- Opening Delimiter -

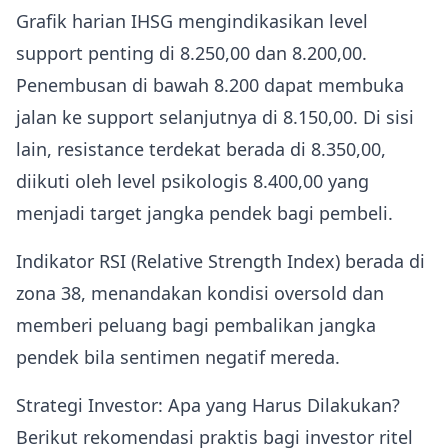
Grafik harian IHSG mengindikasikan level
support penting di 8.250,00 dan 8.200,00.
Penembusan di bawah 8.200 dapat membuka
jalan ke support selanjutnya di 8.150,00. Di sisi
lain, resistance terdekat berada di 8.350,00,
diikuti oleh level psikologis 8.400,00 yang
menjadi target jangka pendek bagi pembeli.
Indikator RSI (Relative Strength Index) berada di
zona 38, menandakan kondisi oversold dan
memberi peluang bagi pembalikan jangka
pendek bila sentimen negatif mereda.
Strategi Investor: Apa yang Harus Dilakukan?
Berikut rekomendasi praktis bagi investor ritel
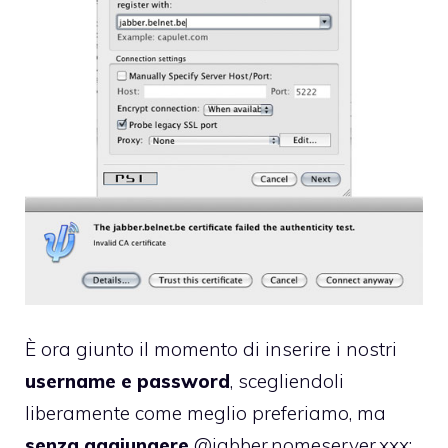
È ora giunto il momento di inserire i nostri
username e password
, scegliendoli
liberamente come meglio preferiamo, ma
senza aggiungere
@jabber.nomeserver.xxx:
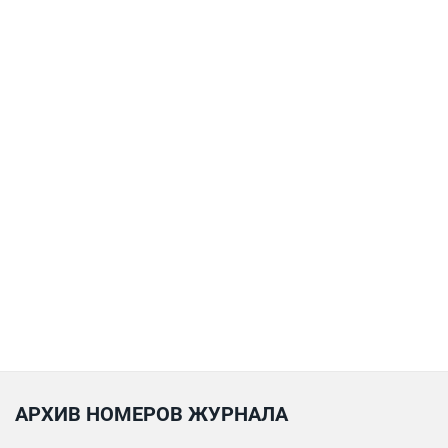
АРХИВ НОМЕРОВ ЖУРНАЛА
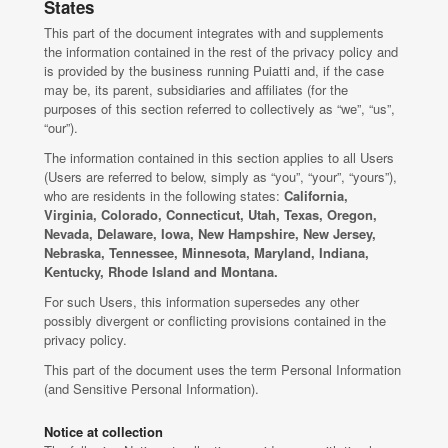
States
This part of the document integrates with and supplements
the information contained in the rest of the privacy policy and
is provided by the business running Puiatti and, if the case
may be, its parent, subsidiaries and affiliates (for the
purposes of this section referred to collectively as “we”, “us”,
“our”).
The information contained in this section applies to all Users
(Users are referred to below, simply as “you”, “your”, “yours”),
who are residents in the following states:
California,
Virginia, Colorado, Connecticut, Utah, Texas, Oregon,
Nevada, Delaware, Iowa, New Hampshire, New Jersey,
Nebraska, Tennessee, Minnesota, Maryland, Indiana,
Kentucky, Rhode Island and Montana.
For such Users, this information supersedes any other
possibly divergent or conflicting provisions contained in the
privacy policy.
This part of the document uses the term Personal Information
(and Sensitive Personal Information).
Notice at collection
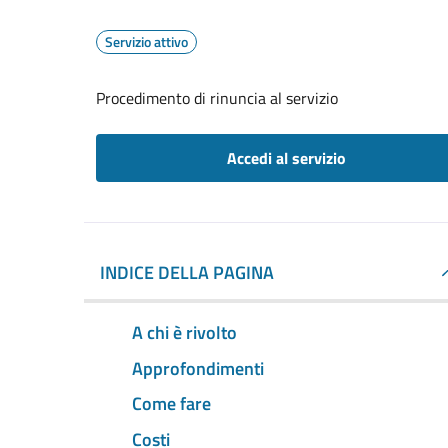
Servizio attivo
Procedimento di rinuncia al servizio
Accedi al servizio
INDICE DELLA PAGINA
A chi è rivolto
Approfondimenti
Come fare
Costi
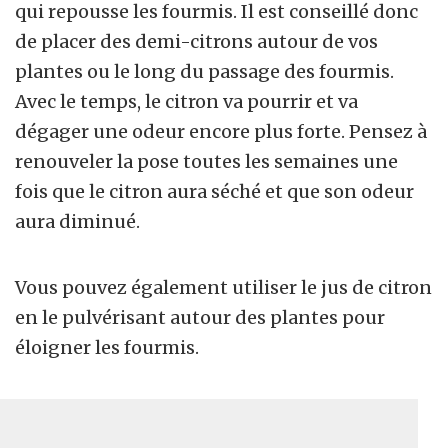
qui repousse les fourmis. Il est conseillé donc
de placer des demi-citrons autour de vos
plantes ou le long du passage des fourmis.
Avec le temps, le citron va pourrir et va
dégager une odeur encore plus forte. Pensez à
renouveler la pose toutes les semaines une
fois que le citron aura séché et que son odeur
aura diminué.
Vous pouvez également utiliser le jus de citron
en le pulvérisant autour des plantes pour
éloigner les fourmis.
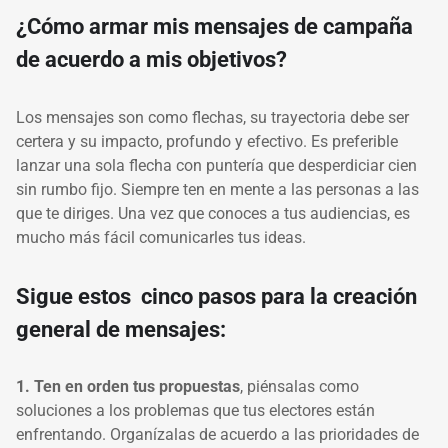
¿Cómo armar mis mensajes de campaña
de acuerdo a mis objetivos?
Los mensajes son como flechas, su trayectoria debe ser
certera y su impacto, profundo y efectivo. Es preferible
lanzar una sola flecha con puntería que desperdiciar cien
sin rumbo fijo. Siempre ten en mente a las personas a las
que te diriges. Una vez que conoces a tus audiencias, es
mucho más fácil comunicarles tus ideas.
Sigue estos cinco pasos para la creación
general de mensajes:
1. Ten en orden tus propuestas
, piénsalas como
soluciones a los problemas que tus electores están
enfrentando. Organízalas de acuerdo a las prioridades de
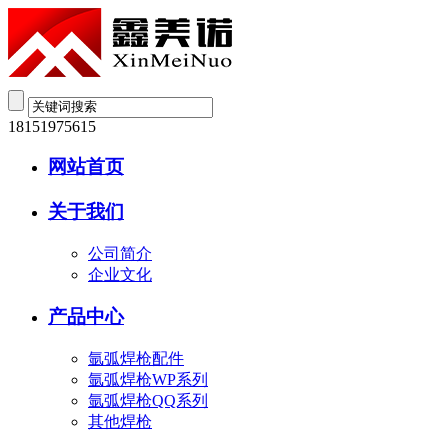
18151975615
网站首页
关于我们
公司简介
企业文化
产品中心
氩弧焊枪配件
氩弧焊枪WP系列
氩弧焊枪QQ系列
其他焊枪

- Closing Delimiter -

▶ **What the task asks**
Turn the text read from all the records above into a Markdown table with the columns Row and Line, putting each line in its own numbered row and skipping blank lines. Leave the pictures out of the answer.

▶ **Output for this task**
| Row | Line |
|---|---|
| 1 | Grafik harian IHSG mengindikasikan level |
| 2 | support penting di 8.250,00 dan 8.200,00. |
| 3 | Penembusan di bawah 8.200 dapat membuka |
| 4 | jalan ke support selanjutnya di 8.150,00. Di sisi |
| 5 | lain, resistance terdekat berada di 8.350,00, |
| 6 | diikuti oleh level psikologis 8.400,00 yang |
| 7 | menjadi target jangka pendek bagi pembeli. |
| 8 | Indikator RSI (Relative Strength Index) berada di |
| 9 | zona 38, menandakan kondisi oversold dan |
| 10 | memberi peluang bagi pembalikan jangka |
| 11 | pendek bila sentimen negatif mereda. |
| 12 | Strategi Investor: Apa yang Harus Dilakukan? |
| 13 | Berikut rekomendasi praktis bagi investor ritel |
| 14 | È ora giunto il momento di inserire i nostri |
| 15 | username e password |
| 16 | , scegliendoli |
| 17 | liberamente come meglio preferiamo, ma |
| 18 | senza aggiungere |
| 19 | @jabber.nomeserver.xxx: |
| 20 | АРХИВ НОМЕРОВ ЖУРНАЛА |
| 21 | States |
| 22 | This part of the document integrates with and supplements |
| 23 | the information contained in the rest of the privacy policy and |
| 24 | is provided by the business running Puiatti and, if the case |
| 25 | may be, its parent, subsidiaries and affiliates (for the |
| 26 | purposes of this section referred to collectively as “we”, “us”, |
| 27 | “our”). |
| 28 | The information contained in this section applies to all Users |
| 29 | (Users are referred to below, simply as “you”, “your”, “yours”), |
| 30 | who are residents in the following states: |
| 31 | California, |
| 32 | Virginia, Colorado, Connecticut, Utah, Texas, Oregon, |
| 33 | Nevada, Delaware, Iowa, New Hampshire, New Jersey, |
| 34 | Nebraska, Tennessee, Minnesota, Maryland, Indiana, |
| 35 | Kentucky, Rhode Island and Montana. |
| 36 | For such Users, this information supersedes any other |
| 37 | possibly divergent or conflicting provisions contained in the |
| 38 | privacy policy. |
| 39 | This part of the document uses the term Personal Information |
| 40 | (and Sensitive Personal Information). |
| 41 | Notice at collection |
| 42 | Servizio attivo |
| 43 | Procedimento di rinuncia al servizio |
| 44 | Accedi al servizio |
| 45 | INDICE DELLA PAGINA |
| 46 | A chi è rivolto |
| 47 | Approfondimenti |
| 48 | Come fare |
| 49 | Costi |
| 50 | qui repousse les fourmis. Il est conseillé donc |
| 51 | de placer des demi-citrons autour de vos |
| 52 | plantes ou le long du passage des fourmis. |
| 53 | Avec le temps, le citron va pourrir et va |
| 54 | dégager une odeur encore plus forte. Pensez à |
| 55 | renouveler la pose toutes les semaines une |
| 56 | fois que le citron aura séché et que son odeur |
| 57 | aura diminué. |
| 58 | Vous pouvez également utiliser le jus de citron |
| 59 | en le pulvérisant autour des plantes pour |
| 60 | éloigner les fourmis. |
| 61 | ¿Cómo armar mis mensajes de campaña |
| 62 | de acuerdo a mis objetivos? |
| 63 | Los mensajes son como flechas, su trayectoria debe ser |
| 64 | certera y su impacto, profundo y efectivo. Es preferible |
| 65 | lanzar una sola flecha con puntería que desperdiciar cien |
| 66 | sin rumbo fijo. Siempre ten en mente a las personas a las |
| 67 | que te diriges. Una vez que conoces a tus audiencias, es |
| 68 | mucho más fácil comunicarles tus ideas. |
| 69 | Sigue estos cinco pasos para la creación |
| 70 | general de mensajes: |
| 71 | 1. Ten en orden tus propuestas |
| 72 | , piénsalas como |
| 73 | soluciones a los problemas que tus electores están |
| 74 | enfrentando. Organízalas de acuerdo a las prioridades de |
| 75 | 18151975615 |
| 76 | 网站首页 |
| 77 | 关于我们 |
| 78 | 公司简介 |
| 79 | 企业文化 |
| 80 | 产品中心 |
| 81 | 氩弧焊枪配件 |
| 82 | 氩弧焊枪WP系列 |
| 83 | 氩弧焊枪QQ系列 |
| 84 | 其他焊枪 |